Varying beam, unit cell and crystal orientation:

dials.refine static.json static.pickle scan_varying=True \
  detector.fix=all \
  reflections.block_width=0.25 \
  beam.fix="all in_spindle_plane out_spindle_plane *wavelength" \
  beam.force_static=False \
  output.experiments=varying.json \
  output.reflections=varying.pickle

Integration

Integration differed for each dataset by resolution limit, but otherwise used default parameters. After integration MTZs were exported for downstream processing with CCP4.

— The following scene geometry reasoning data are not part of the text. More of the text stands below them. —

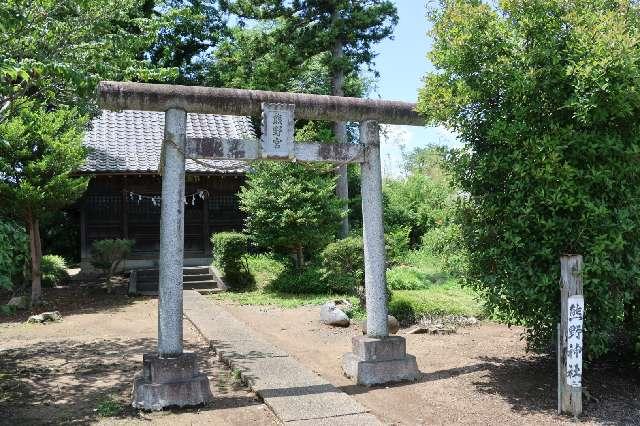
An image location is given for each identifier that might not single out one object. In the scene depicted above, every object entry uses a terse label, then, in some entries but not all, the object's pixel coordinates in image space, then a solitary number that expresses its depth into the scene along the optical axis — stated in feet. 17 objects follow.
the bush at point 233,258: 52.44
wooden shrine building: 59.00
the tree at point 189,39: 86.51
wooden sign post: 18.80
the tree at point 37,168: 41.32
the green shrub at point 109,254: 51.26
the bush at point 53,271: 54.44
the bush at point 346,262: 43.60
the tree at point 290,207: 51.16
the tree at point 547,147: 19.21
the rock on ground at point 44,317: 38.58
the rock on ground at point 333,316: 36.55
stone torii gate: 20.48
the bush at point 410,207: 78.69
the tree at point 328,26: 61.52
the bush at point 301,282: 50.39
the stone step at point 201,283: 54.29
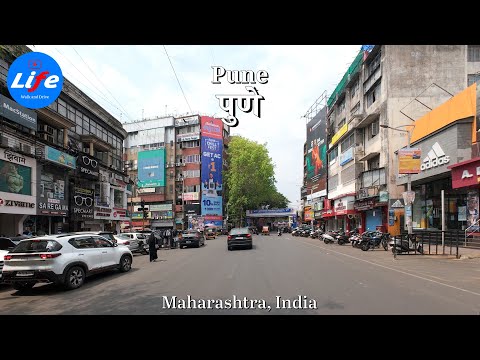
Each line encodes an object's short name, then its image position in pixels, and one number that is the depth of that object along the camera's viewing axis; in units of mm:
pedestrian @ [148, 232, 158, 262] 18172
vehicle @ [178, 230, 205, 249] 30484
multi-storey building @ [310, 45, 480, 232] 32656
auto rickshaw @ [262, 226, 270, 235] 65169
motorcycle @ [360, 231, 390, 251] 24266
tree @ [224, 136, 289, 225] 63375
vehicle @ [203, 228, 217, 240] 53428
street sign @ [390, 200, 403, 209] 22417
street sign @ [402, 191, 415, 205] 20439
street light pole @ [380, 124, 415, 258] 20586
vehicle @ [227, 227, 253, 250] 24844
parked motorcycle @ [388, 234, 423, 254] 19586
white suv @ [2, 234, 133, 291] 10133
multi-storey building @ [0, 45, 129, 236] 20669
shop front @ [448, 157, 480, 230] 20125
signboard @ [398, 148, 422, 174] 20484
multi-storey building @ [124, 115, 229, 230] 68500
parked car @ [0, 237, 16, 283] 12797
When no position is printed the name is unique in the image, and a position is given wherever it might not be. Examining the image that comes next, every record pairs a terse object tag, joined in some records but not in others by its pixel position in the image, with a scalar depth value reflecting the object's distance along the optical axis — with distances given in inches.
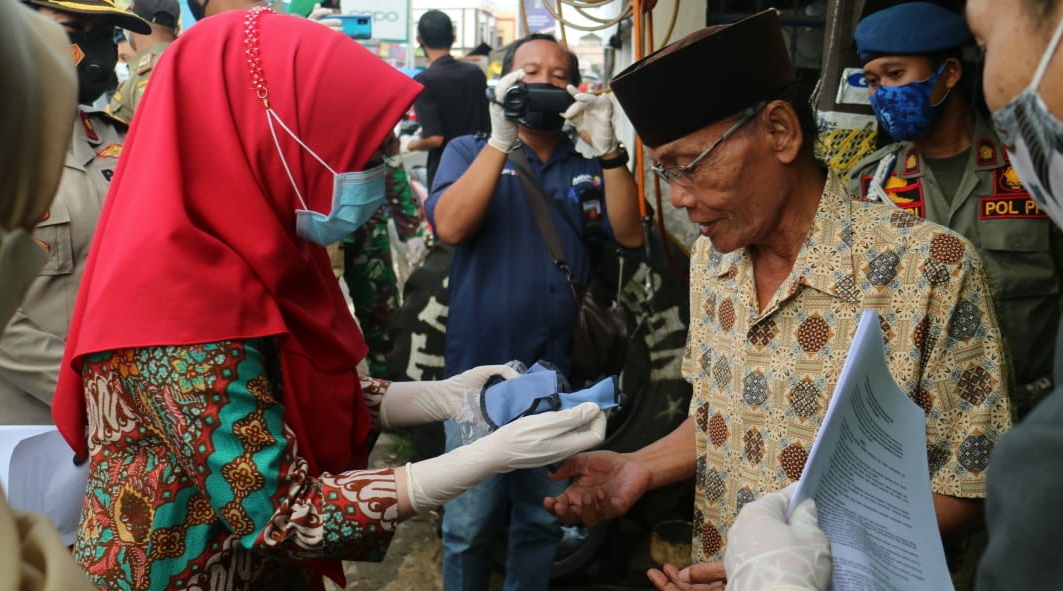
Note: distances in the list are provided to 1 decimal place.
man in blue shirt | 122.7
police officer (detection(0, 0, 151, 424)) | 100.7
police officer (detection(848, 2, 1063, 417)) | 113.7
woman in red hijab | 60.1
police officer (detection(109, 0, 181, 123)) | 166.1
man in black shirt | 247.1
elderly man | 63.2
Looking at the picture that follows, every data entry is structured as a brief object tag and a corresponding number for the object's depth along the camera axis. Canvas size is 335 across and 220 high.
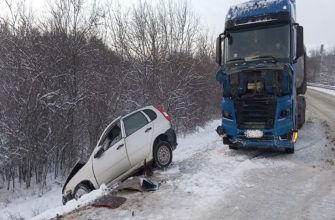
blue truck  7.39
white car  6.74
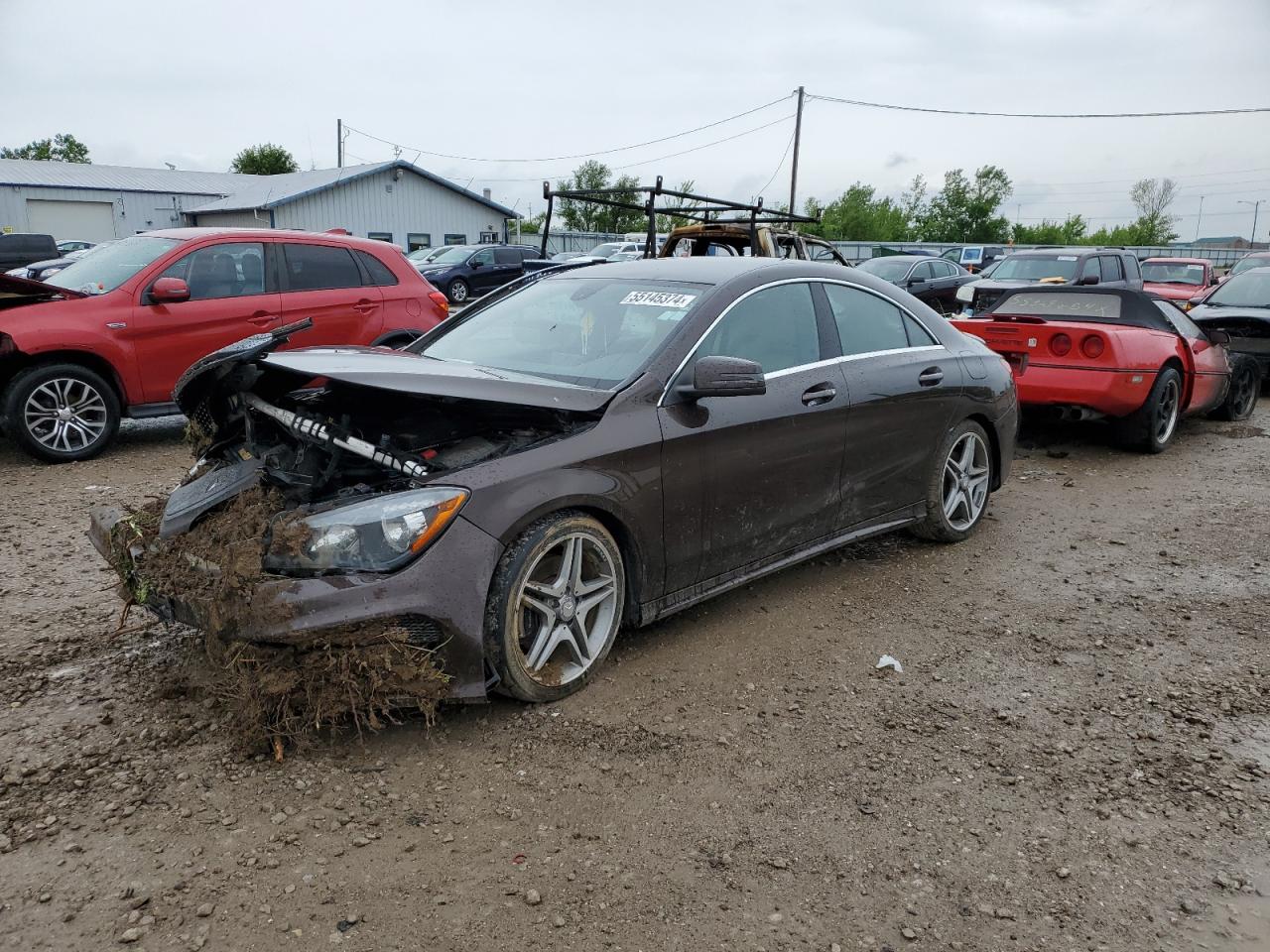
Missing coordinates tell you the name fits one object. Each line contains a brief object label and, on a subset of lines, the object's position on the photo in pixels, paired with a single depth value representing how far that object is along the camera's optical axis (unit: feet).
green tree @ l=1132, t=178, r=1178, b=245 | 246.58
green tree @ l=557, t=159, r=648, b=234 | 203.21
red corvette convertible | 24.98
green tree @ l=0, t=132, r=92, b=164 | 295.48
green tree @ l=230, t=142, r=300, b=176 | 231.09
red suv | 22.39
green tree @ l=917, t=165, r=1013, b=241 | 232.12
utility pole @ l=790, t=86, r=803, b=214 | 133.39
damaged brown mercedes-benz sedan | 9.95
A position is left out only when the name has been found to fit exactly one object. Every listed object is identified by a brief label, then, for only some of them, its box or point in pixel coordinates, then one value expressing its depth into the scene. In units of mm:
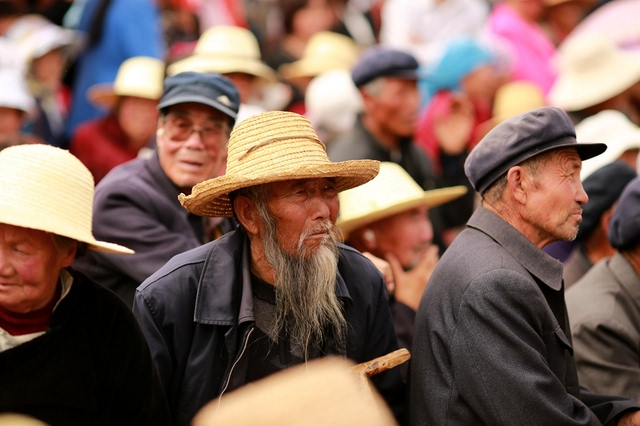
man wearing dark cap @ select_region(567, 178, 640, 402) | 9258
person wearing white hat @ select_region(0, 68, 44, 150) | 14617
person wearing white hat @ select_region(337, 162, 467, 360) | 10531
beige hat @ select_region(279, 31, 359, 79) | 19625
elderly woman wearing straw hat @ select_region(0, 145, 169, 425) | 7000
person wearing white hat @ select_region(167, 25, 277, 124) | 15523
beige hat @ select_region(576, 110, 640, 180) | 12422
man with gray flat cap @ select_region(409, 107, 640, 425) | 7531
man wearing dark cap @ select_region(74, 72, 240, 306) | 9695
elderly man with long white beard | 7785
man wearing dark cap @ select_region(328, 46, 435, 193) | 14320
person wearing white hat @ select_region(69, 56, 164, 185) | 15445
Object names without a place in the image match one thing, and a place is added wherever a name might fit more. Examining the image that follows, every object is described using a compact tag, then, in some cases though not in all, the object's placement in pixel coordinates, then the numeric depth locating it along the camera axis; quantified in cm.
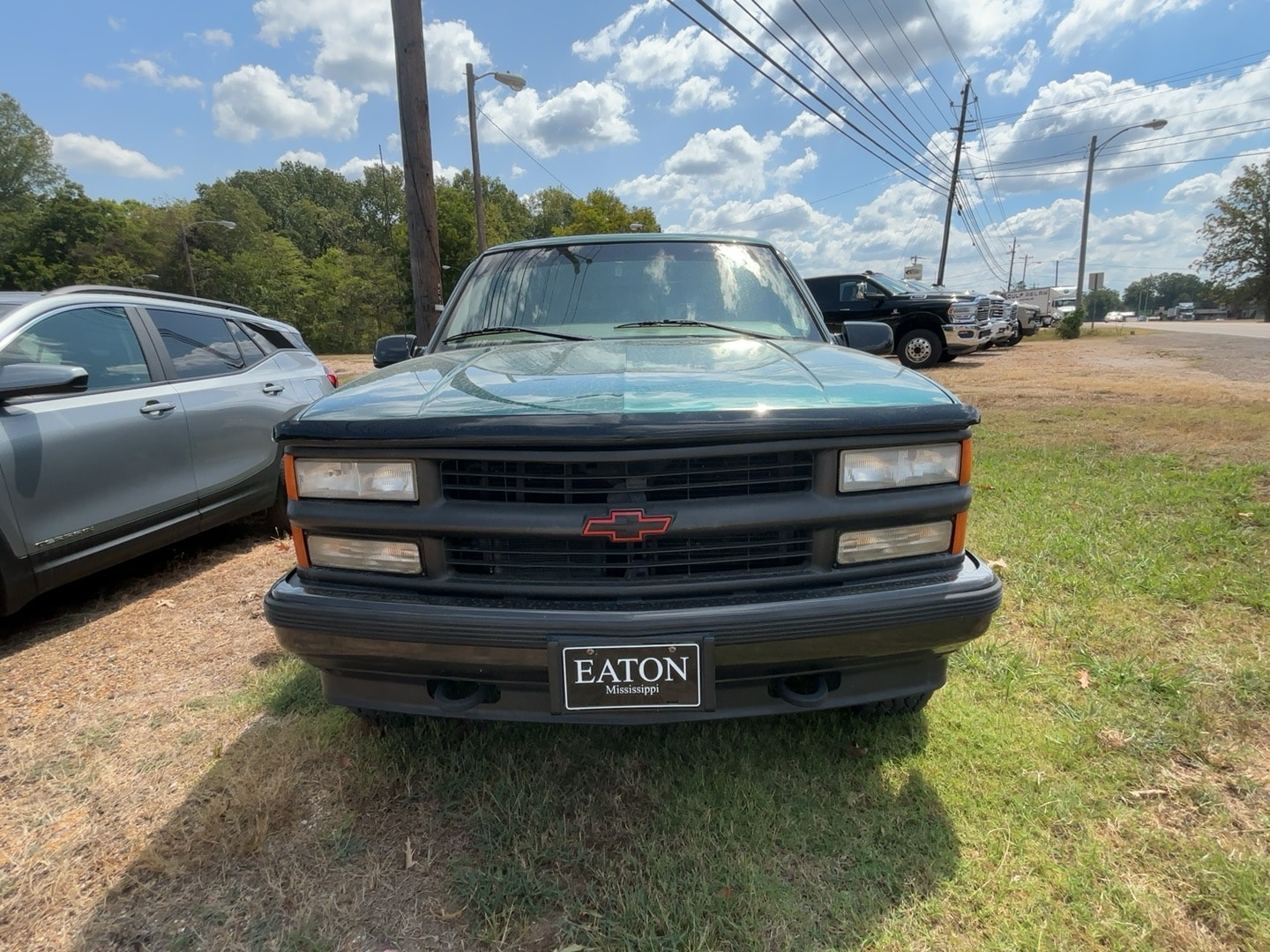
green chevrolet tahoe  159
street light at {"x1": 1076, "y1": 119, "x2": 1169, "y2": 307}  2803
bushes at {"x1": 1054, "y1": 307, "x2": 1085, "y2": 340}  2439
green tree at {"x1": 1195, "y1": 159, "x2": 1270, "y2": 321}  4631
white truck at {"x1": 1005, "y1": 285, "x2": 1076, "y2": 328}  3052
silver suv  290
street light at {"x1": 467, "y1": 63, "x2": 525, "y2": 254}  1619
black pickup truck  1259
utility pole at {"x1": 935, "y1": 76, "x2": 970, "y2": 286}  2841
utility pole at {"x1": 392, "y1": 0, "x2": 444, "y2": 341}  613
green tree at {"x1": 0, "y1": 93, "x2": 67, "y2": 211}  4606
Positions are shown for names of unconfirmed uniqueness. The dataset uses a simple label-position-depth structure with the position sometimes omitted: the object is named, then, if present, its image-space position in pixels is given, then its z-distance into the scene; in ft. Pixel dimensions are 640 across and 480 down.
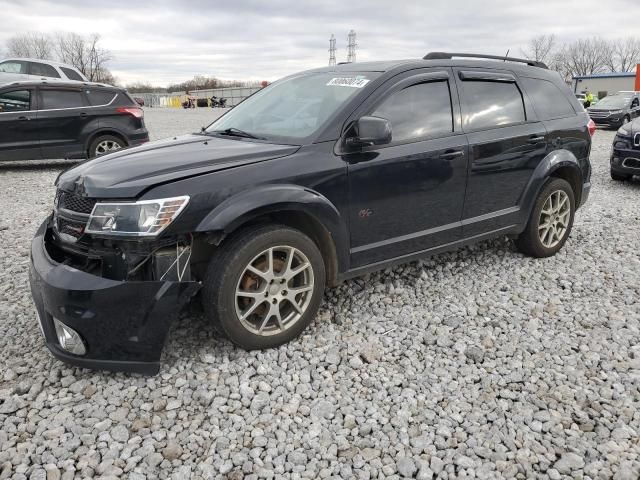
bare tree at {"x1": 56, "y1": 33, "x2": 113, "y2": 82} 234.17
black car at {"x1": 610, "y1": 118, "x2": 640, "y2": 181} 27.63
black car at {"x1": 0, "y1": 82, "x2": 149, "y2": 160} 30.45
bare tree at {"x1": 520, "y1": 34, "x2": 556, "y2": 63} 258.55
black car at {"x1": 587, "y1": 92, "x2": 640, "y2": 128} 69.26
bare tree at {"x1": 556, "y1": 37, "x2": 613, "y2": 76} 279.69
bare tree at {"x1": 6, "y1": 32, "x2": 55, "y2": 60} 228.63
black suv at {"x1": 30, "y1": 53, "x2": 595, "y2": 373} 8.91
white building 168.25
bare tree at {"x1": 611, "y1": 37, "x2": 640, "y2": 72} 277.64
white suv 46.67
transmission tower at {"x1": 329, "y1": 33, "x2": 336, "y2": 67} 256.11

  1. dials.integrate varying.json varying.pickle nproc=8 prediction.d_min=2.0
    dials.export integrated_experiments.json integrated.pickle mtz.hklout=integrated_1.mtz
    
  2. dials.integrate varying.json varying.pickle nproc=8 prediction.d_min=2.3
    dials.export integrated_experiments.json integrated.pickle mtz.hklout=integrated_2.mtz
    
  3. dials.integrate varying.json varying.pickle nproc=8 prediction.d_min=2.3
    dials.export integrated_experiments.json integrated.pickle mtz.hklout=integrated_3.mtz
    
  4. dials.integrate varying.json varying.pickle nproc=8 prediction.d_min=2.2
    dials.export integrated_experiments.json integrated.pickle mtz.hklout=integrated_4.mtz
    
  5. dials.integrate varying.json varying.pickle nproc=8 prediction.d_min=2.2
    dials.export integrated_experiments.json integrated.pickle mtz.hklout=integrated_5.mtz
    
  6. dials.integrate varying.json varying.pickle nproc=8 prediction.d_min=2.5
    dials.export integrated_experiments.json integrated.pickle mtz.hklout=integrated_6.mtz
    
  7. dials.integrate varying.json varying.pickle nproc=8 prediction.d_min=2.5
    dials.export integrated_experiments.json integrated.pickle mtz.hklout=integrated_7.mtz
    

Scaling and merging

The following commands assume the exported MTZs have been copied into a new directory together. Resolution limits were determined for each dataset individually, as described in the publication. These limits were then applied to the unscaled MTZs, while reindexing them to obtain the correct space group, \(P 2_1 2_1 2\):

declare -A RES
RES[1]=2.0
RES[2]=2.89
RES[3]=2.85
RES[4]=2.77
RES[5]=2.64
RES[6]=3.20
RES[7]=3.0

for i in {1..7}
do
  pointless hklin integrated_$i.mtz \
    hklout sorted_$i.mtz > pointless_reindex_$i.log <<+
RESOLUTION HIGH ${RES[$i]}
REINDEX L,-K,H
SPACEGROUP 18
+
done

The reindexed MTZs were combined and then scaled together with AIMLESS, setting an overall resolution limit of \(2.1 \unicode{x212B}\):

pointless hklin sorted_1.mtz \
          hklin sorted_2.mtz \
          hklin sorted_3.mtz \
          hklin sorted_4.mtz \
          hklin sorted_5.mtz \
          hklin sorted_6.mtz \
          hklin sorted_7.mtz \
    hklout combined.mtz > pointless_combine.log <<+
COPY
TOLERANCE 4
ALLOW OUTOFSEQUENCEFILES
+

aimless hklin combined.mtz hklout scaled.mtz > aimless.log <<+
resolution low 60 high 2.1
+

The scaled, merged MTZ is now ready for structure solution by molecular replacement.